1
– Sabe-nos
bem melhor aquilo que nos sai da pele! Esta afirmação vale, sobretudo, depois
do esforço e do empenho que colocámos numa tarefa e quando alcançámos o que
pretendíamos. A priori, e diante das dificuldades que divisamos, preferiríamos
situações mais fáceis, que tudo se resolvesse sem dor, que tudo surgisse como
que por magia, sem sujarmos as mãos.
Aos
outros, quando entreveem dificuldades no caminho que têm pela frente, e face à
nossa experiência, logo dizemos que sem esforço, sem trabalho, não há
recompensa e que esta será tanto mais compensadora quanto mais exigiu compromisso,
dedicação e trabalho.
Há uma
impressão muito popular e arreigada, de que aquilo que se recebe de mão-beijada
quase sempre é desbaratado, pouco valorizado e, muitas vezes, não é
suficientemente agradecido. Ou, como quem diz, gastamos a rodos quando não
somos nós ganhá-lo e quando não sabemos o quanto nos custou. Conseguimos ouvir
os pais a reclamar com os filhos pela facilidade em gastarem o que não tiveram
esforço em conseguir.
Algo de
semelhante sucede no plano da fé. Tudo seria mais fácil se a fé fosse
demonstrável nas suas verdades e intuições fundamentais. A fé servida à medida
de cada um, com provas irrefutáveis, sem possibilidades de engano, desvio ou
dúvida. Nem sempre a fé é fácil. Em momentos de treva, nas tempestades da vida,
no sofrimento inocente, nas catástrofes naturais, nas doenças incuráveis, nas
mortes repentinas e em tenra idade, questiona-se a bondade de Deus.
2 – No primeiro
Domingo da Quaresma, o Evangelho traz-nos as tentações de Jesus, este ano na
versão mateana. As tentações e fragilidades expressam a humanidade de Jesus,
sujeito às limitações e condicionantes humanas. Por outro lado, as tentações de
Jesus fazem-nos visualizar as tentações que nos apoquentam e com as quais, nem
sempre, conseguimos lidar. São Lucas e são Mateus condensam as tentações a
três; são Marcos refere-as sem número.
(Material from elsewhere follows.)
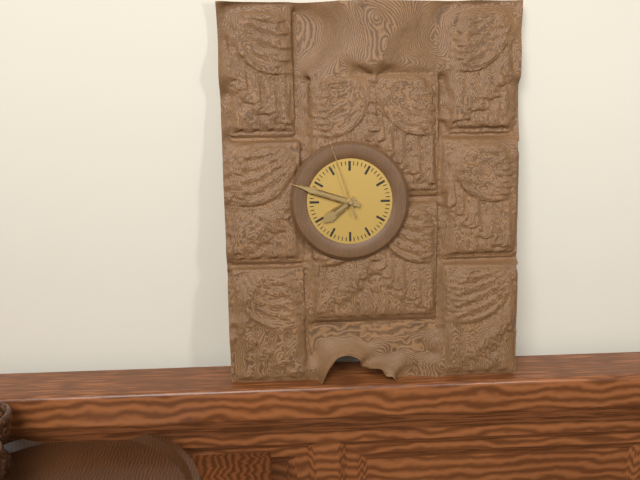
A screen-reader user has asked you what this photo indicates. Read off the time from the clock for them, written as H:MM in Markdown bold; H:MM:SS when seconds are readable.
**7:48:57**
São colocadas no início da vida pública,
no retiro que Jesus faz, no deserto, durante quarenta dias. Porém, as tentações
estão presentes ao longo de toda a vida, como se pode ver no momento da oração
de Jesus no Jardim das Oliveiras e no alto da Cruz. A tentação da desistência
ou do questionamento de Deus.
Jesus,
diz-nos o evangelho, foi conduzido pelo Espírito ao deserto. É o primeiro
aspeto a ter em conta. Pode parecer que o centro sejam as tentações, mas o
relevante é a presença constante do Espírito na vida de Jesus. O Espírito de
Deus que é visível no Batismo em forma de pomba e audível também a voz do Pai.
O tentador
aproximou-se e disse-lhe: «Se és Filho de Deus, diz a estas pedras que se
transformem em pães»... Então o Diabo conduziu-O à cidade santa, levou-O ao
pináculo do templo e disse-Lhe: «Se és Filho de Deus, lança-Te daqui abaixo,
pois está escrito: ‘Deus mandará aos seus Anjos que te recebam nas suas mãos,
para que não tropeces em alguma pedra’»... De novo o Diabo O levou consigo a um
monte muito alto, mostrou-Lhe todos os reinos do mundo e a sua glória, e
disse-Lhe: «Tudo isto Te darei, se, prostrado, me adorares».
Jesus
responde, decidido: «Está escrito: ‘Nem só de pão vive o homem, mas de toda
a palavra que sai da boca de Deus’... Também está escrito: ‘Não tentarás o Senhor
teu Deus’... Vai-te, Satanás, porque está escrito: ‘Adorarás o Senhor teu Deus
e só a Ele prestarás culto’. Então o Diabo deixou-O e aproximaram-se os Anjos e
serviram-n'O».
O caminho
de Jesus é do amor, da compaixão, do serviço aos irmãos. Não usa a sua
divindade em proveito próprio, para se exibir e impor, para dominar os outros.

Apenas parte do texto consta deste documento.